§ **YOUR TASK**
Return each line of the listing below verbatim, leaving out the pictures.

§ **STORED DATA**

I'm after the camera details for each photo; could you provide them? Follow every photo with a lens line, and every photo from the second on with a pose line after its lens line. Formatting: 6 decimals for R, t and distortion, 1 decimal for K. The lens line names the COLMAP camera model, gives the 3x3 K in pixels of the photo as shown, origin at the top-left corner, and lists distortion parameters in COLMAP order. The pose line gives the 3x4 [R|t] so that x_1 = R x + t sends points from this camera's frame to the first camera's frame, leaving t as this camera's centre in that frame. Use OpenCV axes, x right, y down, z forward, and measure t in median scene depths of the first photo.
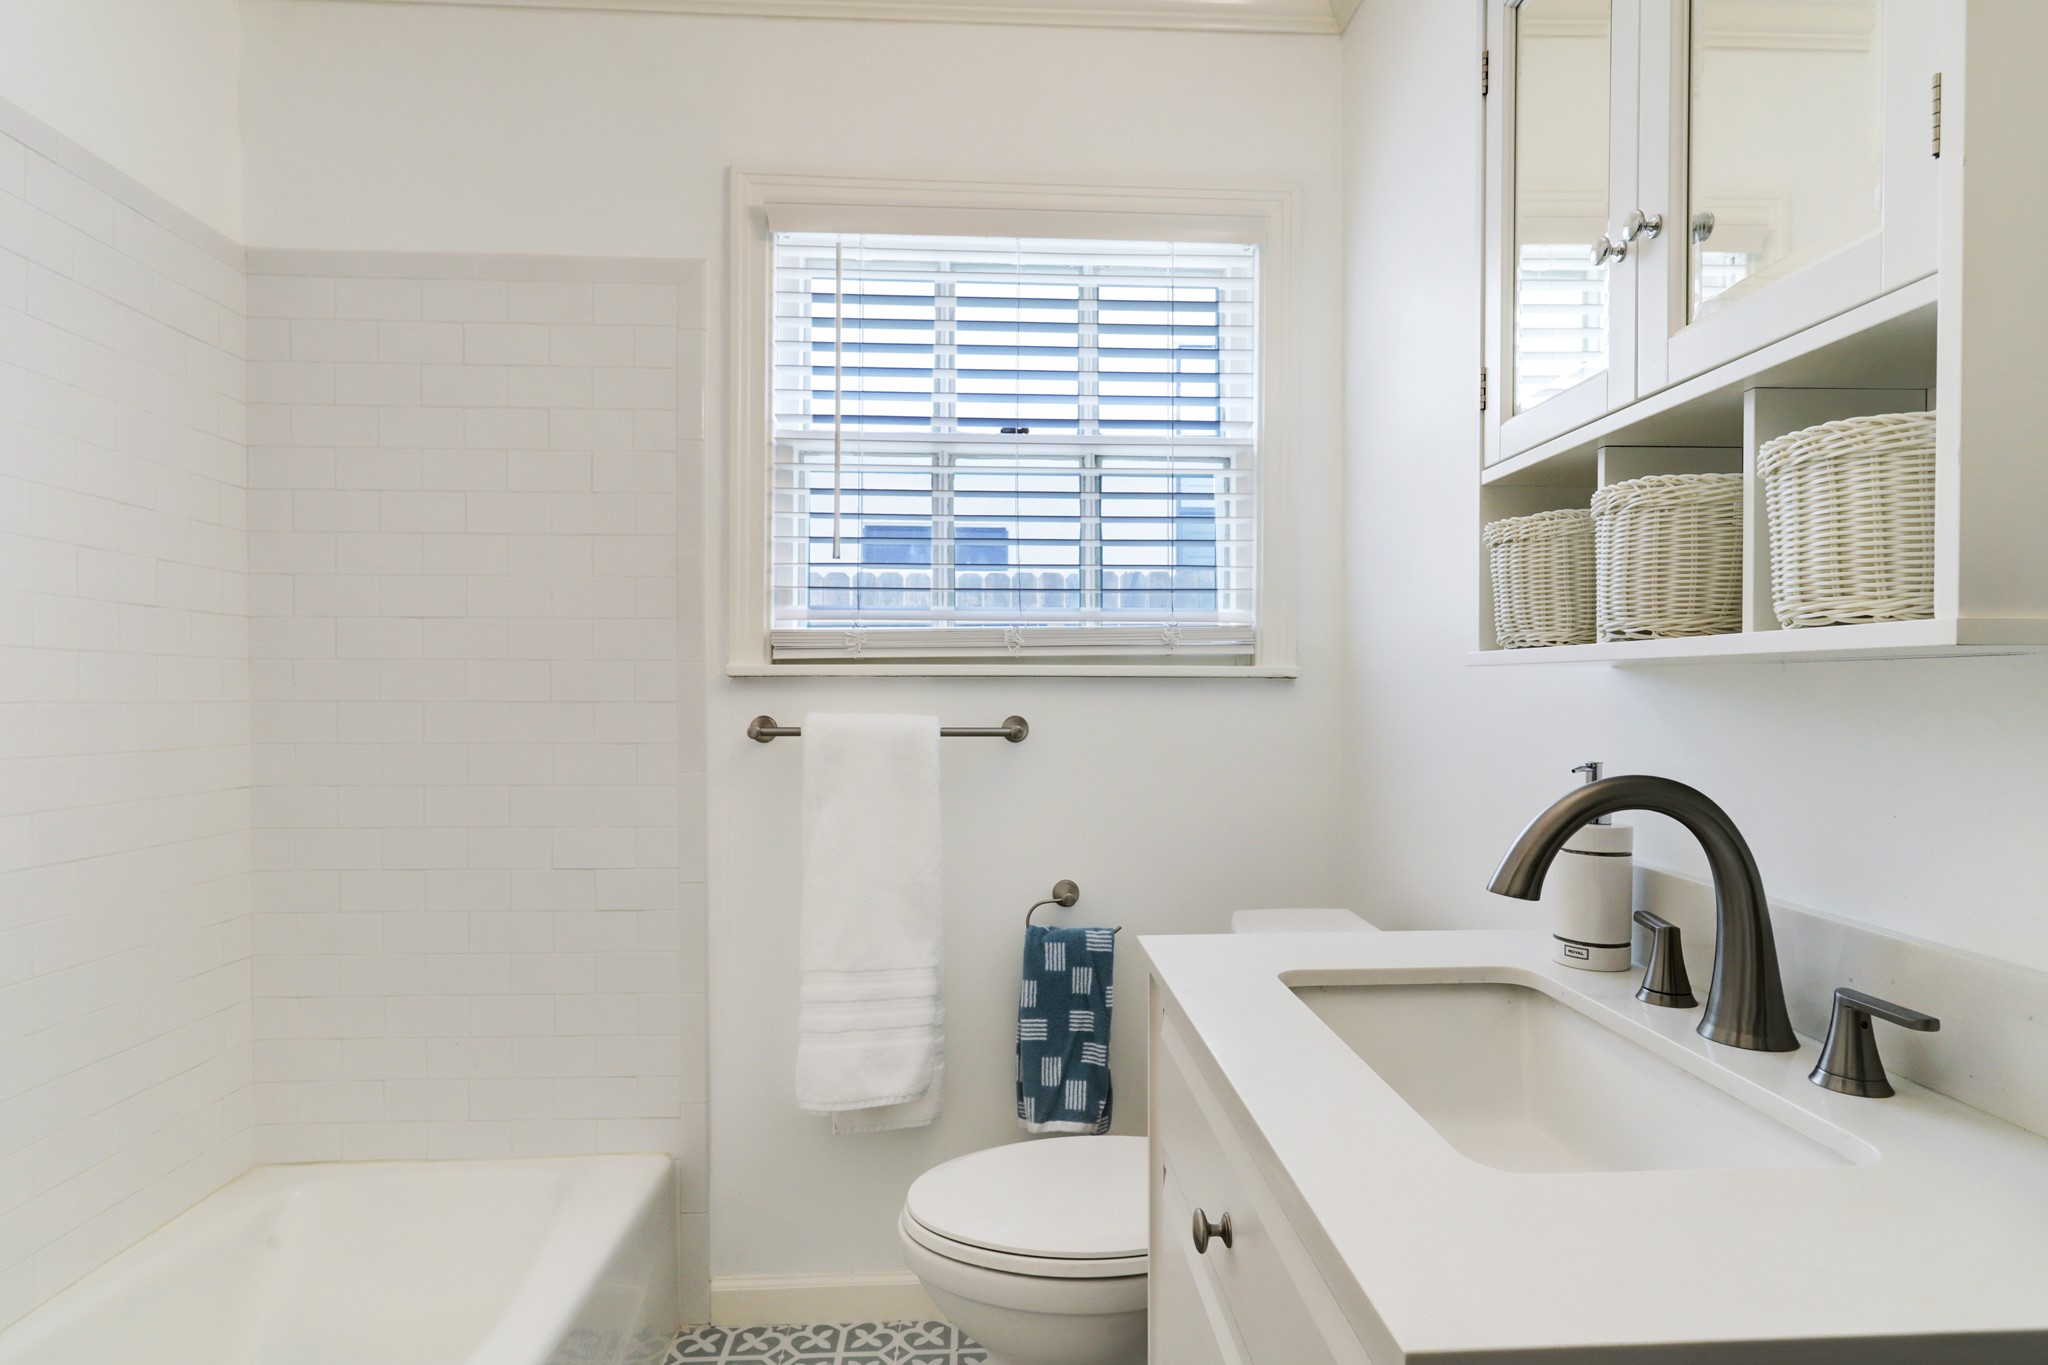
lens RADIAL K [[1084.8, 0, 1037.3], [0, 1084.8, 684.0], [0, 0, 1]] dist [0.017376, -0.000054]
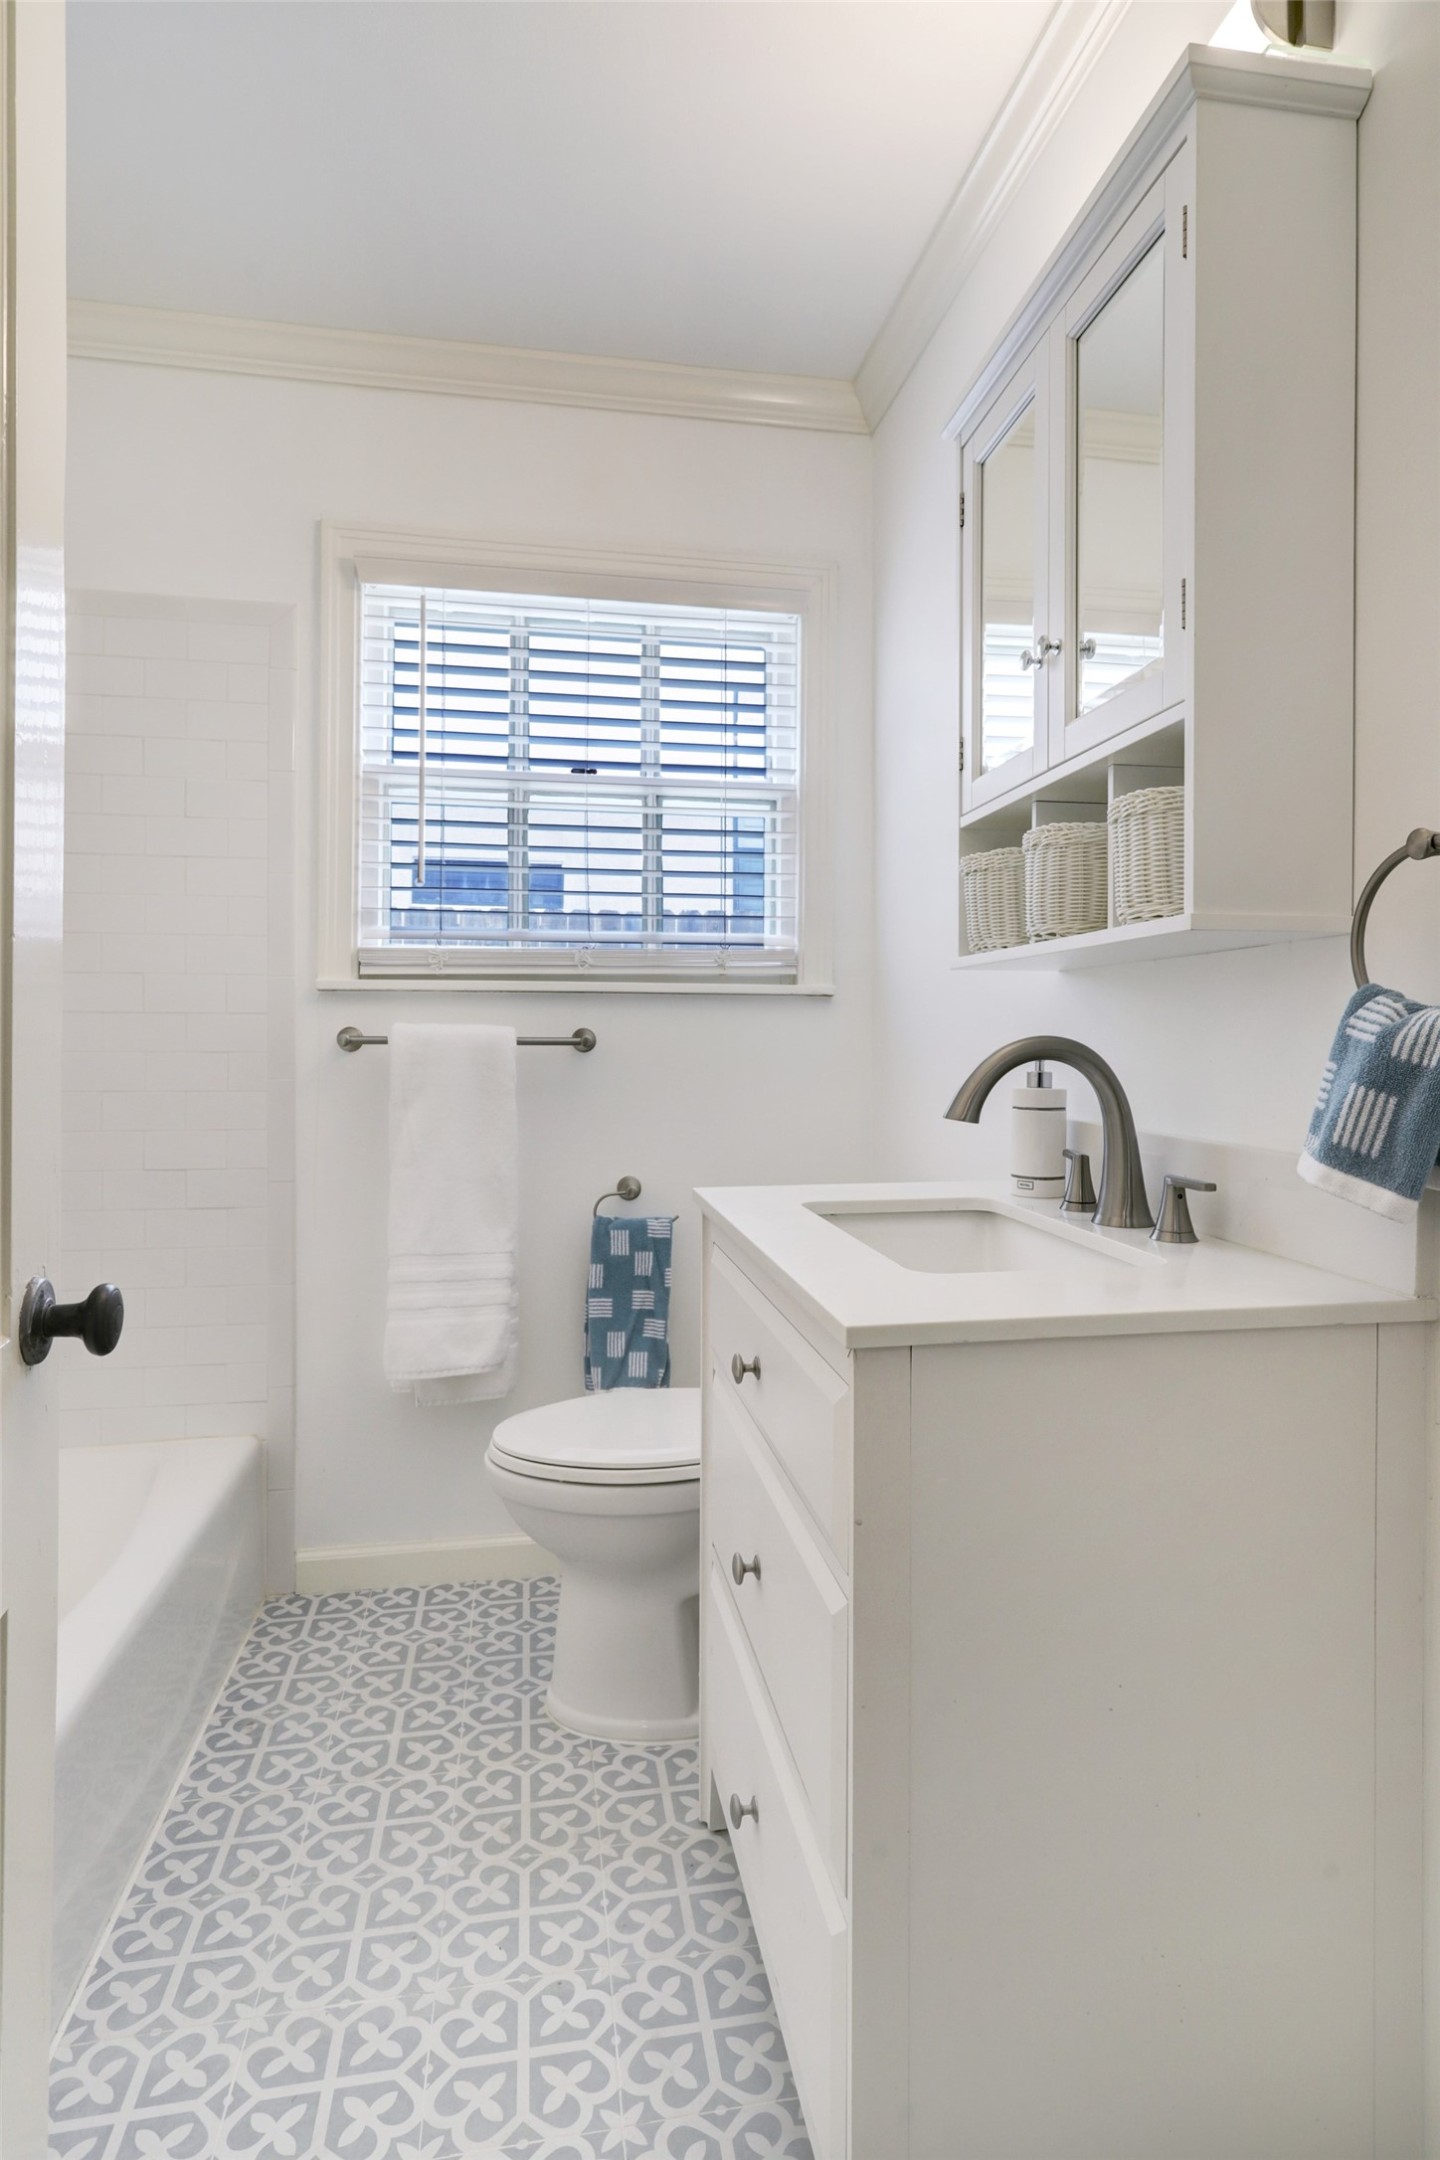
lens RADIAL K [[1144.1, 0, 722.0], [0, 1144.1, 1019.1], [0, 0, 1]] dist [0.017376, -0.000054]
pose [[0.993295, 0.003785, 0.115548, -0.015951], [-0.002301, 0.999913, -0.012974, 0.036587], [-0.115587, 0.012621, 0.993217, -0.183701]]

§ **RESULT OF THIS EXERCISE**
I'm after the camera details for each photo; could you provide them? Follow every photo with a lens line, and every photo from the second on with a pose line after its lens line. Formatting: 6 decimals for R, t and distortion, 1 decimal for K. The lens line names the COLMAP camera model, gives the 3x3 K in pixels of the photo as shown, origin at the top-left corner, and lists distortion parameters in COLMAP order. The pose line gives the 3x4 [R|t] so that x_1 = R x + t sends points from this camera's frame to the first camera's frame, leaving t as this camera's centre in that frame. Use OpenCV axes, x right, y down, z forward, and measure t in median scene depths of the first photo.
lens RADIAL K [[1084.8, 0, 1037.3], [0, 1084.8, 684.0], [0, 0, 1]] dist [0.017376, -0.000054]
lens RADIAL K [[1144.1, 0, 722.0], [0, 1144.1, 1019.1], [0, 0, 1]] dist [0.017376, -0.000054]
pose [[0.993295, 0.003785, 0.115548, -0.015951], [-0.002301, 0.999913, -0.012974, 0.036587], [-0.115587, 0.012621, 0.993217, -0.183701]]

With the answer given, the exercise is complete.